Portrait of a Protestant: Tyndale

Scripture Alone – William Tyndale (1494-1536)
Guest Blogger: Rowena Miers

William Tyndale

The Bible… numerous households and hotel rooms in Australia have one… free copies are given out at schools and at train stations, its read in churches and bible study groups the world over… Your Bible… the pages dog-eared, your favourite verses highlighted for later reference… a fairly harmless book right?

In 1531 Stephen Vaughn an English merchant was given the task of finding his country man William Tyndale and informing him that the King Henry VIII desired him to come back to England out of hiding in Europe.
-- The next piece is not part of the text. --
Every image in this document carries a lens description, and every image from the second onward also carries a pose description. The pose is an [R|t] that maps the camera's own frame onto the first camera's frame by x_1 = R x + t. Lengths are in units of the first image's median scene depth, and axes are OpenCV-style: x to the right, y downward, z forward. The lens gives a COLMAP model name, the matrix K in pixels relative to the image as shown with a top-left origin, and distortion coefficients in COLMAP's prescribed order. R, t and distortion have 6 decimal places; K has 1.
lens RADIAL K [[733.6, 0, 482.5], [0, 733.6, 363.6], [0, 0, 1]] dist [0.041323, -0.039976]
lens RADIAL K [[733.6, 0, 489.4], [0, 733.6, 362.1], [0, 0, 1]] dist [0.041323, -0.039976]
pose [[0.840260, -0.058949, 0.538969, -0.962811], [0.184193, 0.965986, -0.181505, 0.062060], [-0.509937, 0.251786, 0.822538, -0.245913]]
In a letter from Vaughan dated June 19, 1531, wrote about Tyndale with these words: “I find him always singing one note.” That one note was this: “Will the King of England give his official endorsement to a vernacular (common) Bible for all his English subjects?”. If not, Tyndale would not come. The king refused and Tyndale never went back to his homeland again.
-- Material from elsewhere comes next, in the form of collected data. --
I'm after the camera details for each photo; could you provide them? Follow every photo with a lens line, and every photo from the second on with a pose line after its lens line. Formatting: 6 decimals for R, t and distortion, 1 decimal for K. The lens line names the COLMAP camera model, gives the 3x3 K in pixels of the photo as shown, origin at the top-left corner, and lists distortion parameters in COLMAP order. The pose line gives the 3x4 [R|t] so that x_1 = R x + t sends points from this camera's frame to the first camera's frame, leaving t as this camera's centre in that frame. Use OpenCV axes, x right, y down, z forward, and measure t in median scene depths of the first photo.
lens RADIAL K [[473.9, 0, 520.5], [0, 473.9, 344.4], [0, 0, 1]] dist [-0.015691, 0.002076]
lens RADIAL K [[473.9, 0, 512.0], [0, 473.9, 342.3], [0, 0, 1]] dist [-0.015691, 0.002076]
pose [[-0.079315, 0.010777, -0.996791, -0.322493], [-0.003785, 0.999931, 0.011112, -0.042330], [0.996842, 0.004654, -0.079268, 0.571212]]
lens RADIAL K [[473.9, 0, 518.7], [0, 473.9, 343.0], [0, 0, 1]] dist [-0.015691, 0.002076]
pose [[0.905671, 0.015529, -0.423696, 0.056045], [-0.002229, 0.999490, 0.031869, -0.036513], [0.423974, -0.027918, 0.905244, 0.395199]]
Nine years earlier whilst serving as a tutor in the home of John Walsh in Gloucestershire England Tyndale was spending much of his time studying Erasmus’ Greek New Testament which had just been printed six years before in 1516. This was the first time that the Greek New Testament had been printed with its release quickly followed translations from the Greek into most European languages. One of the most famous of such translations was by Luther [1483-1546] into German in 1522. These new versions of the bible are commonly considered to be basis of the reformation of the Catholic Church that occurred in Europe at this time.

As Tyndale immersed himself in this new Greek translation he began to see the arguments in favour of the reformation more clearly and became increasingly convicted of the truths of the scripture as opposed to the teaching of the Roman Catholic Church. Four years later in 1526 Tyndale finished the English translation of the Greek New Testament in Worms, Germany, and began to smuggle it into England in bails of cloth. By October of the same year the book had been banned however with at least three thousand copies in circulation the books were getting to the people.

Before he was martyred in 1536 Tyndale had translated into clear, common English not only the New Testament but also the Pentateuch, Joshua to 2 Chronicles, and Jonah. William Tyndale gave us our English Bible with his work considered to form nine-tenths of the King James Authorized Version of the Bible of 1611 which has since its released been widely circulated.

What did it cost William Tyndale in his task as a translator of the Bible and a writer of the reformed faith? Having fled his homeland in 1524 he spent the next 12 years exiled and in danger in Europe, constantly hearing of the deaths of others for the sake of his cause, only to be finally burnt alive at the stake in Brussels in 1536.

Despite the costs what drove Tyndale to sing “one note” all his life? “Sola fides justificat apud Deum” which means “Faith Alone Justifies Before God”, this was what lay hidden in the Scriptures that must be translated for the sake of others coming to know and trust in the life-giving message that we justified by faith alone in Jesus.